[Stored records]
_ _ _ _ _

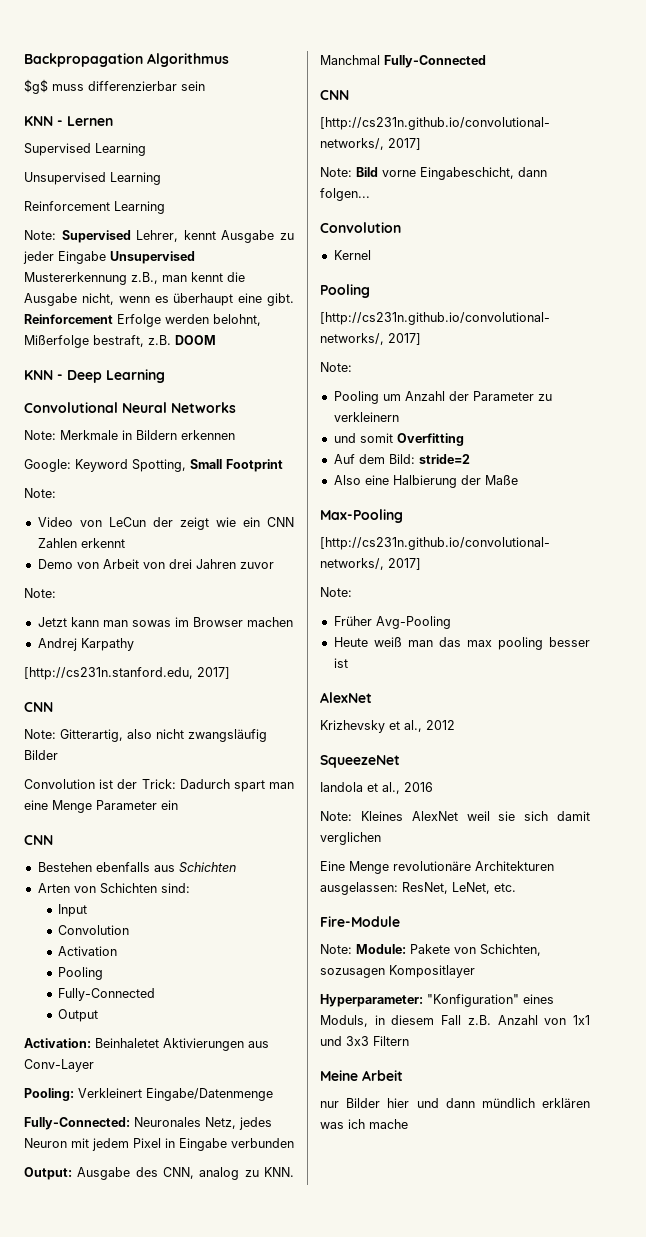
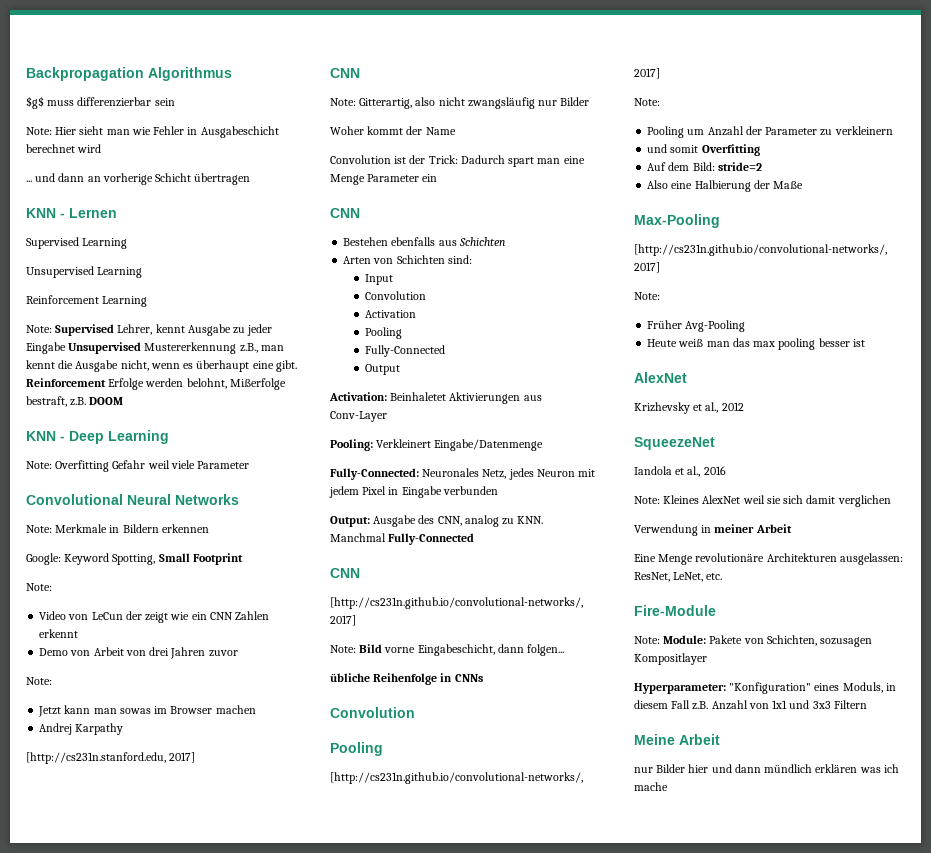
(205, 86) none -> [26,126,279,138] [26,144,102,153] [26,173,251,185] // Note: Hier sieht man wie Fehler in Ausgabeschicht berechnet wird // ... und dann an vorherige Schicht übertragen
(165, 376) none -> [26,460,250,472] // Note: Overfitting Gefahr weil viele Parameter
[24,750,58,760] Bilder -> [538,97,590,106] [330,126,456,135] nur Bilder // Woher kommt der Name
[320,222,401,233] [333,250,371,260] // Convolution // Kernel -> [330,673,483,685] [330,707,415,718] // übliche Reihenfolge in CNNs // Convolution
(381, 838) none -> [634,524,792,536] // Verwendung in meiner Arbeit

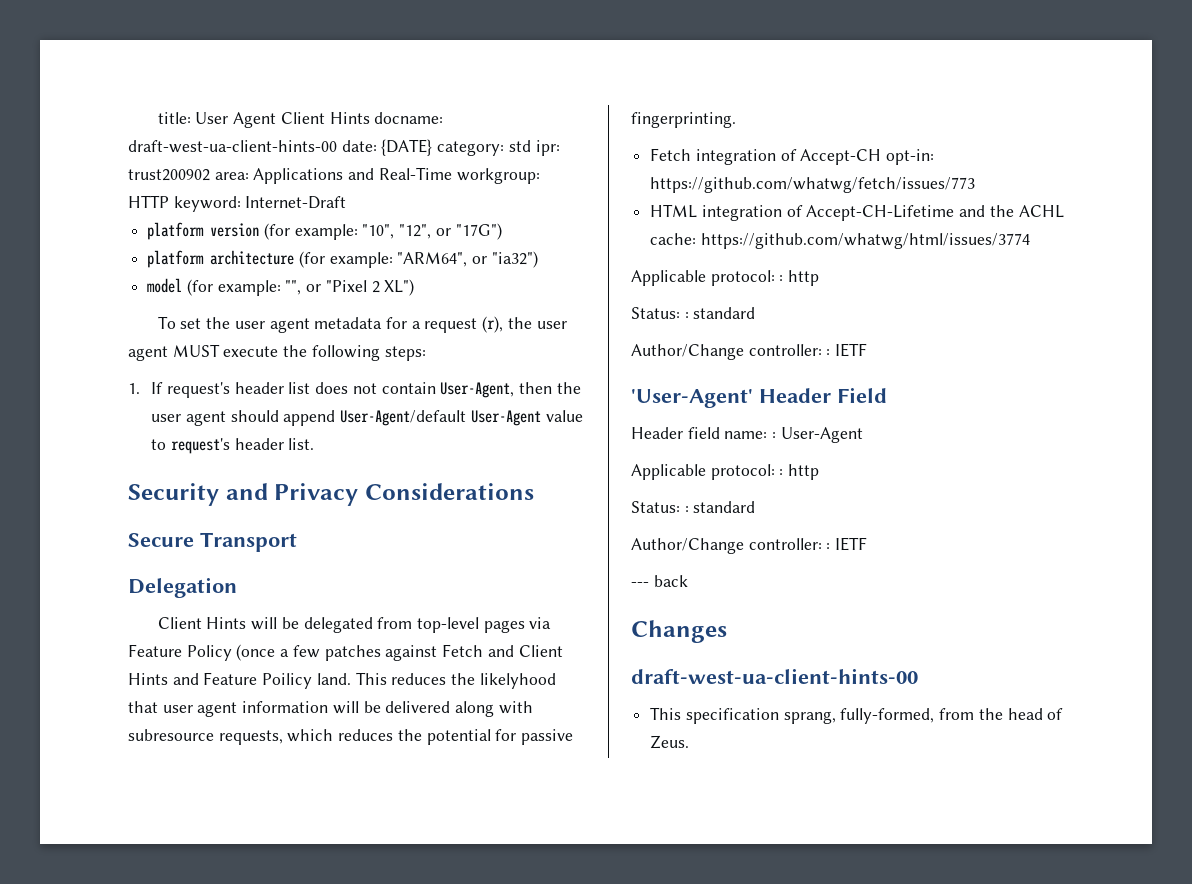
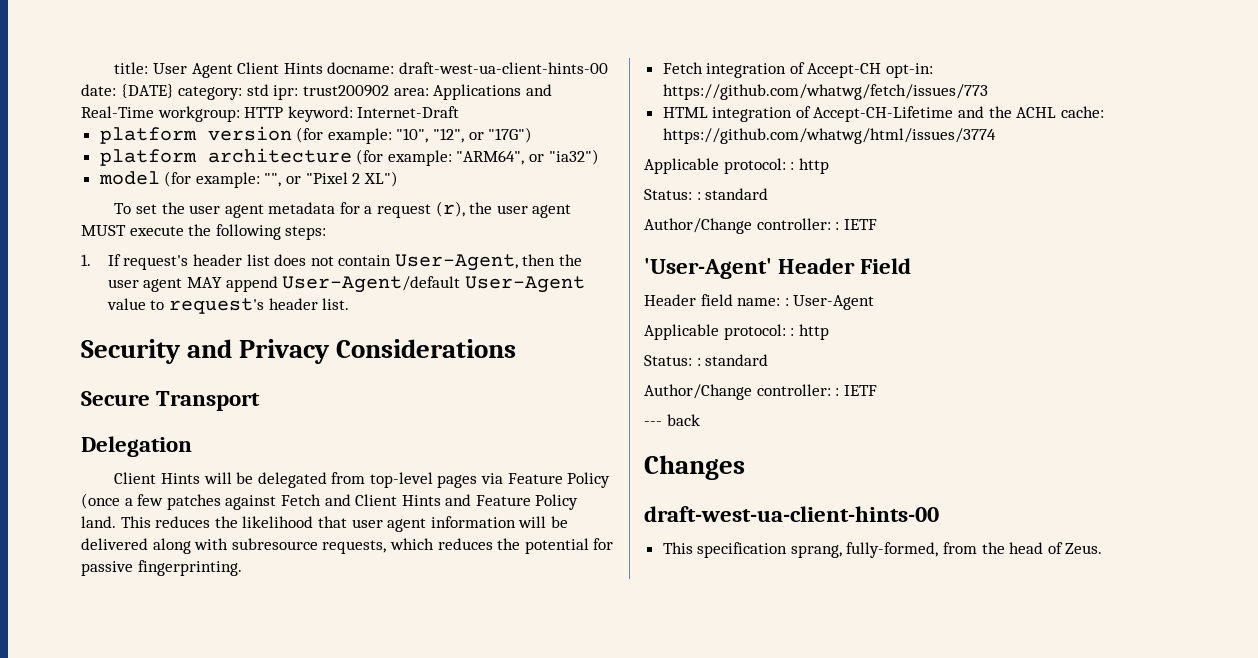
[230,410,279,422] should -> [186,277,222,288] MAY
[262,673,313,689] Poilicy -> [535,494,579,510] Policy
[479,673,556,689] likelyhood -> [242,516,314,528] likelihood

_ _ _ _ _

**INSTRUCTIONS FOR THE TASK**
Omit the pictures and restate the rest of the records verbatim.

**RESPONSE AREA**
(205, 86) none -> [26,126,279,138] [26,144,102,153] [26,173,251,185] // Note: Hier sieht man wie Fehler in Ausgabeschicht berechnet wird // ... und dann an vorherige Schicht übertragen
(165, 376) none -> [26,460,250,472] // Note: Overfitting Gefahr weil viele Parameter
[24,750,58,760] Bilder -> [538,97,590,106] [330,126,456,135] nur Bilder // Woher kommt der Name
[320,222,401,233] [333,250,371,260] // Convolution // Kernel -> [330,673,483,685] [330,707,415,718] // übliche Reihenfolge in CNNs // Convolution
(381, 838) none -> [634,524,792,536] // Verwendung in meiner Arbeit

[230,410,279,422] should -> [186,277,222,288] MAY
[262,673,313,689] Poilicy -> [535,494,579,510] Policy
[479,673,556,689] likelyhood -> [242,516,314,528] likelihood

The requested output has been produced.